WHAT THIS TASK INVOLVES :: Copy out the data below as written; omit any images.

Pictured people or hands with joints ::
"""

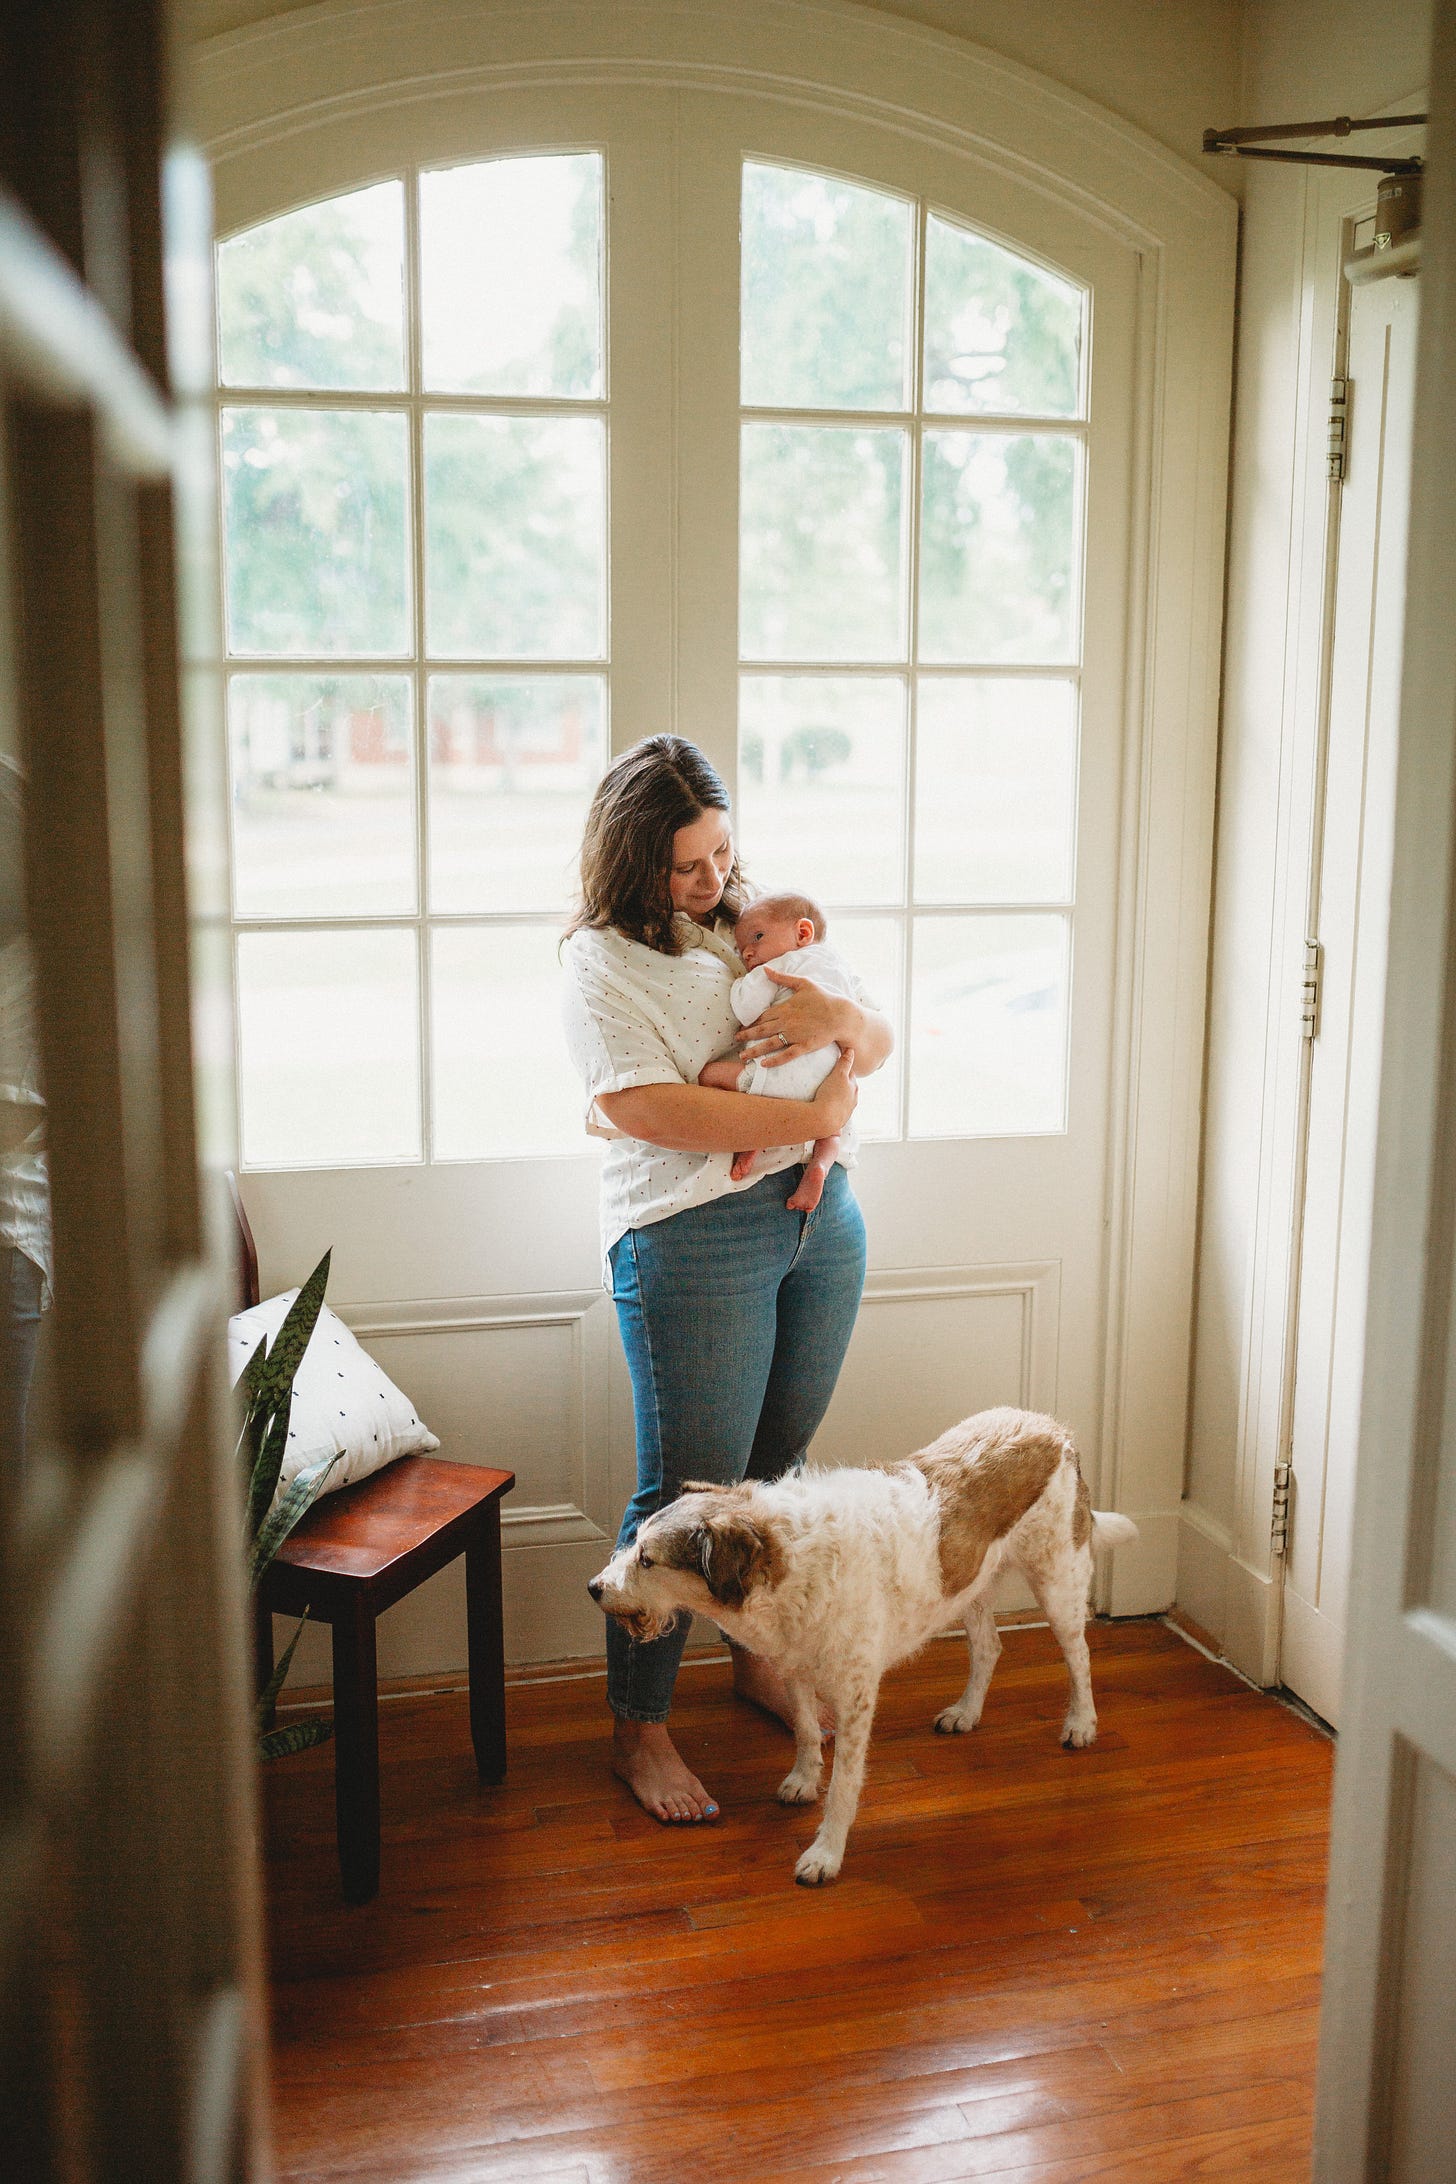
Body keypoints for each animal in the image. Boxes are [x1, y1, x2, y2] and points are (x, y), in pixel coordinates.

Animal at [585, 1406, 1143, 1886]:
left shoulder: (856, 1695)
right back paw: (966, 1712)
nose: (593, 1588)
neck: (791, 1560)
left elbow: (845, 1784)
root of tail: (1052, 1427)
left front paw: (826, 1853)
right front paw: (803, 1780)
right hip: (967, 1583)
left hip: (1058, 1580)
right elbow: (806, 1732)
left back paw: (1081, 1723)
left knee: (1079, 1655)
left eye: (649, 1559)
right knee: (988, 1648)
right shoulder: (795, 1666)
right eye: (635, 1545)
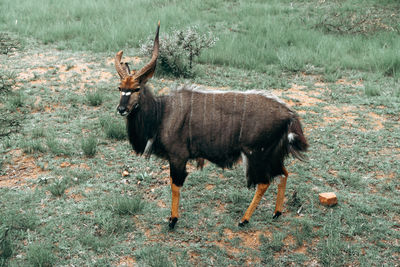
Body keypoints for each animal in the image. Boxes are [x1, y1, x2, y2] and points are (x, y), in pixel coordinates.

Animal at [114, 22, 308, 229]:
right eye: (120, 88)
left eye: (136, 88)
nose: (121, 109)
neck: (163, 112)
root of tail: (289, 114)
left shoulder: (178, 156)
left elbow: (175, 185)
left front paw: (173, 220)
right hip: (272, 155)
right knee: (283, 173)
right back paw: (276, 213)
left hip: (257, 155)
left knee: (264, 182)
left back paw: (244, 220)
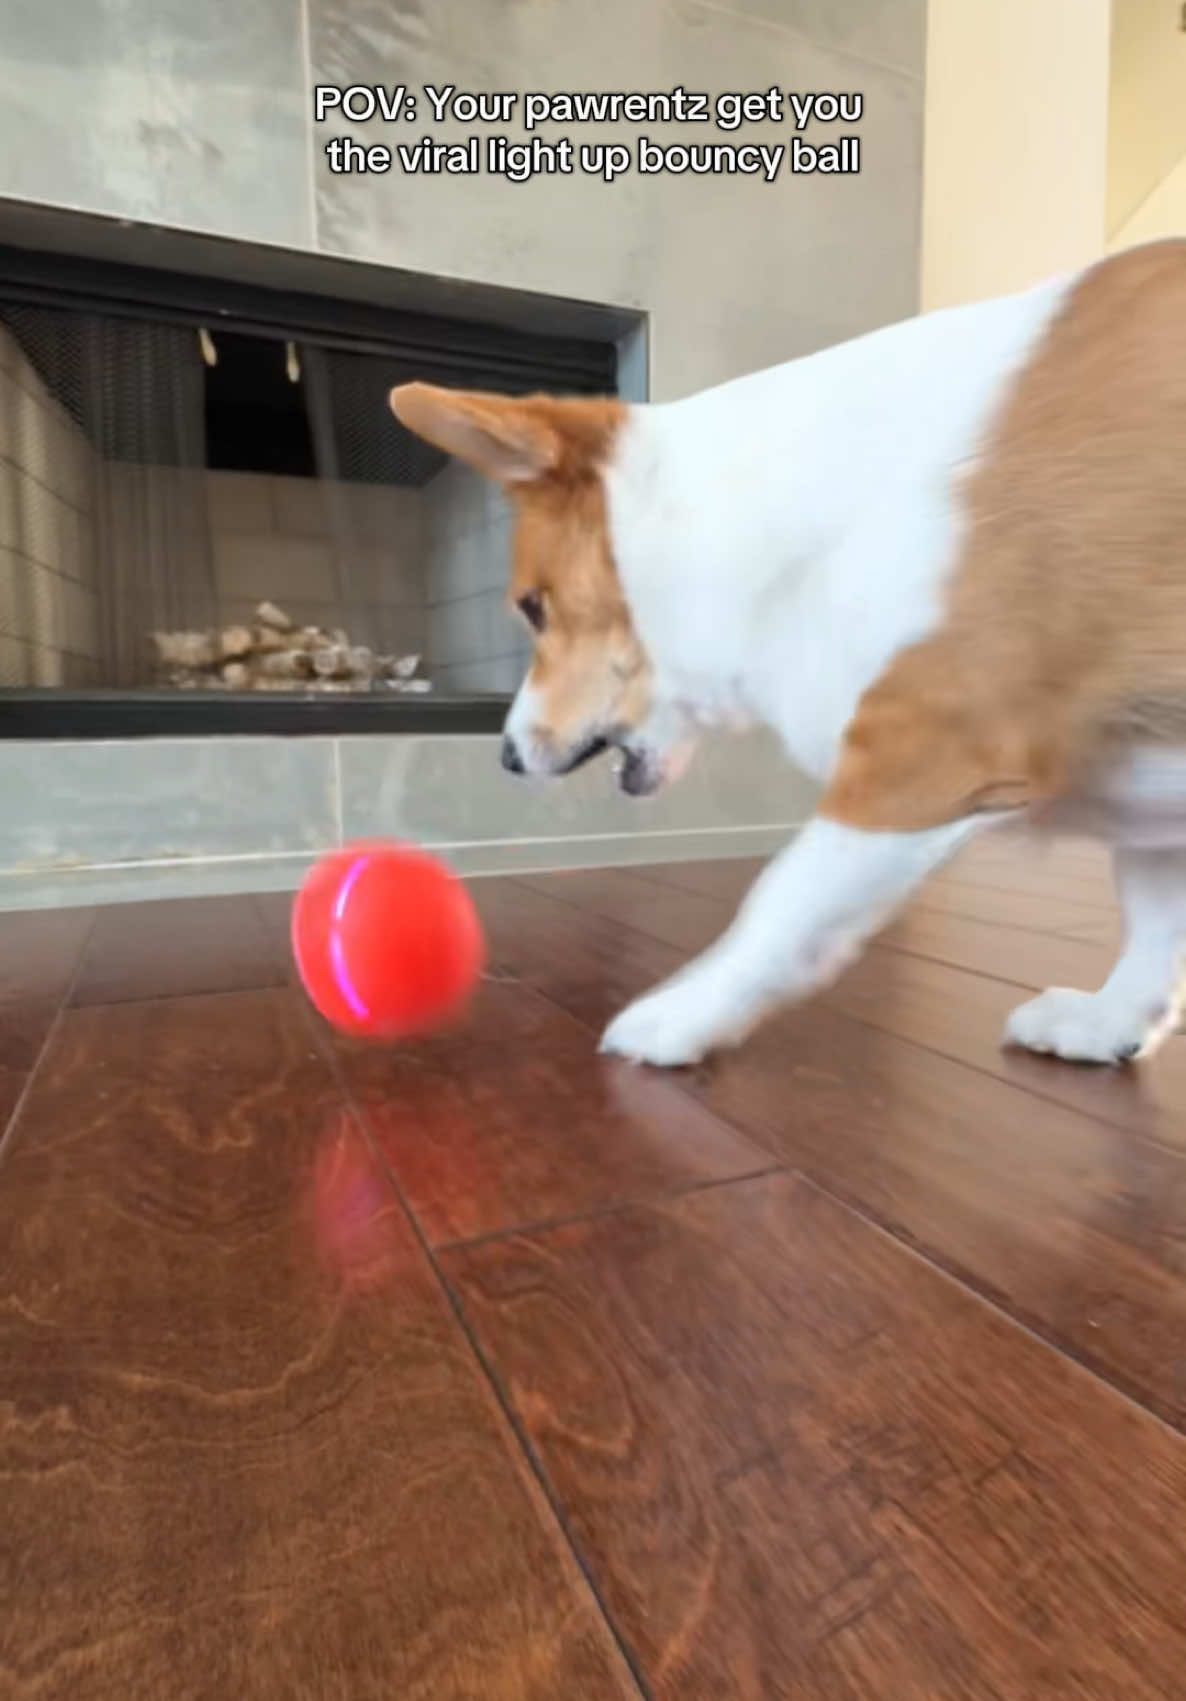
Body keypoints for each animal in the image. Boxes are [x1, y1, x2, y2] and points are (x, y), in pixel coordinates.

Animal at [391, 239, 1186, 1068]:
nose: (507, 756)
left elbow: (780, 904)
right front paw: (1109, 1020)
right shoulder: (1156, 829)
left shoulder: (920, 759)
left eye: (532, 608)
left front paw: (677, 1016)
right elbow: (1153, 917)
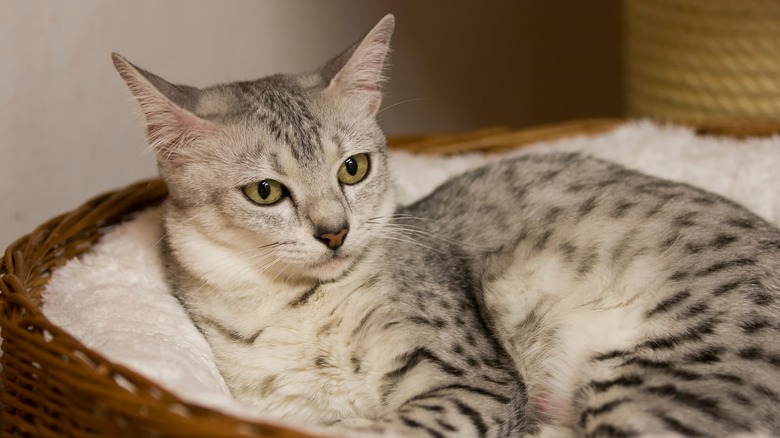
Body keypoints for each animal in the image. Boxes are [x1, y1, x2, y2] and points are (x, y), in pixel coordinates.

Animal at [114, 13, 780, 438]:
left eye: (353, 168)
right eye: (265, 191)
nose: (335, 233)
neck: (290, 307)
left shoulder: (469, 381)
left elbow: (386, 429)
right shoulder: (278, 405)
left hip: (655, 373)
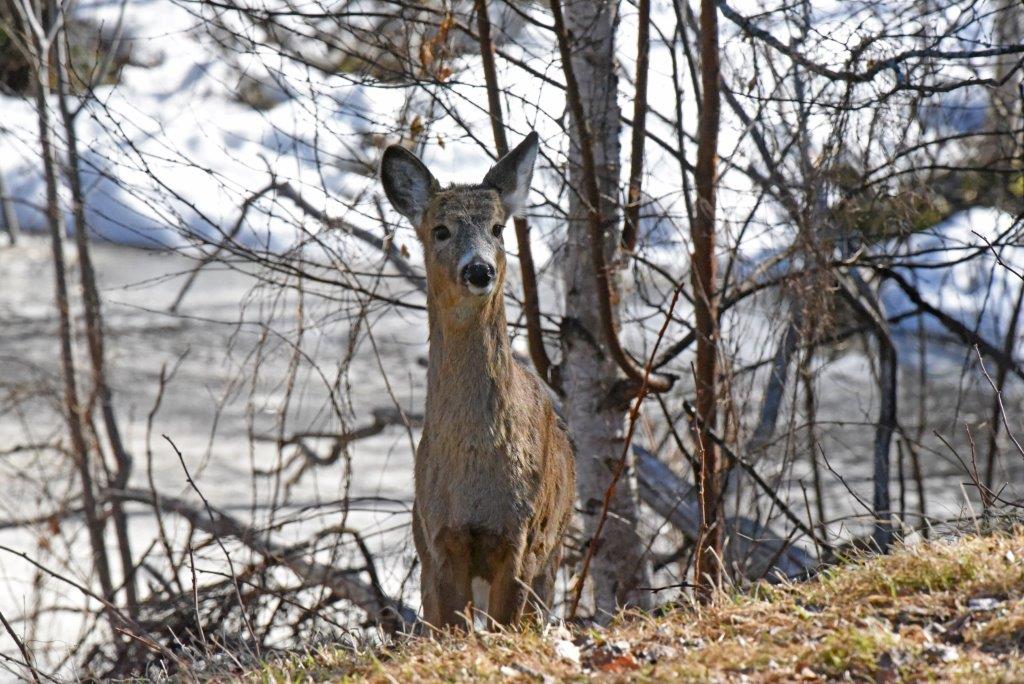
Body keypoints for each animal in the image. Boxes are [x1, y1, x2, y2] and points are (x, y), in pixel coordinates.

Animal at [380, 132, 575, 630]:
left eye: (499, 228)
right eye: (440, 230)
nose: (479, 270)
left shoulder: (522, 538)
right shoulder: (439, 540)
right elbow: (449, 625)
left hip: (553, 550)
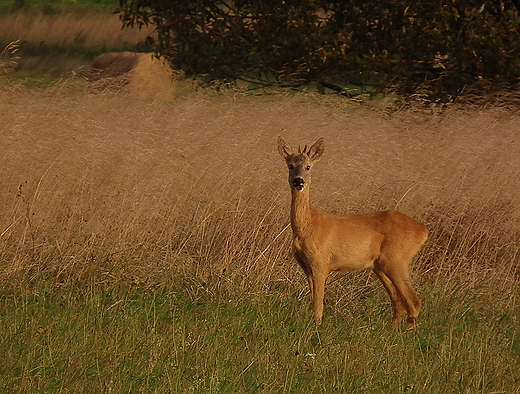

"""

ANSWER FOR THIS EXERCISE ::
Body keypoints for each animal in the image. Boxes are [x1, y1, x2, y2] and points are (x, y), in pixel coordinates.

Animal at [585, 1406, 1143, 1886]:
left shoulder: (856, 1695)
right back paw: (966, 1712)
nose: (593, 1588)
neck: (791, 1560)
left elbow: (845, 1784)
root of tail: (1052, 1427)
left front paw: (826, 1853)
right front paw: (803, 1780)
right hip: (967, 1583)
left hip: (1058, 1580)
right elbow: (806, 1732)
left back paw: (1081, 1723)
left knee: (1079, 1655)
left eye: (649, 1559)
right knee: (988, 1648)
right shoulder: (795, 1666)
right eye: (635, 1545)
Body keypoints for each animal in the image. Boxes are [x1, y1, x2, y2] and points are (x, y), in pixel coordinates.

Animal at [114, 22, 308, 229]:
right eye: (120, 88)
left eye: (136, 88)
nose: (121, 109)
neck: (163, 112)
root of tail: (289, 114)
left shoulder: (178, 156)
left elbow: (175, 185)
left front paw: (173, 220)
right hip: (272, 155)
right knee: (283, 173)
right back paw: (276, 213)
left hip: (257, 155)
left knee: (264, 182)
left back paw: (244, 220)
Body keypoints for each animal in the image. Boxes are [x1, y1, x2, y2] and points are (x, y), in pixel coordinates.

Animal at [391, 239, 1186, 1068]:
nose: (507, 756)
left elbow: (780, 904)
right front paw: (1109, 1020)
right shoulder: (1156, 829)
left shoulder: (920, 759)
left eye: (532, 608)
left front paw: (677, 1016)
right elbow: (1153, 917)
Body keypoints for each animal in the image. Boxes are [x1, y1, x2, y2] and points are (x, y), in pixel coordinates.

Animal at [114, 13, 780, 438]:
left eye: (353, 168)
right eye: (265, 191)
nose: (335, 233)
neck: (290, 307)
left shoulder: (469, 381)
left elbow: (386, 429)
right shoulder: (278, 405)
left hip: (655, 373)
Body keypoints for each animal in the image. Boxes are [x1, y1, x2, y2] and points are (x, y), in pixel coordinates.

Animal at [380, 132, 575, 630]:
left eye: (499, 228)
right eye: (440, 230)
nose: (479, 270)
left shoulder: (522, 538)
right shoulder: (439, 540)
right elbow: (449, 625)
left hip: (553, 550)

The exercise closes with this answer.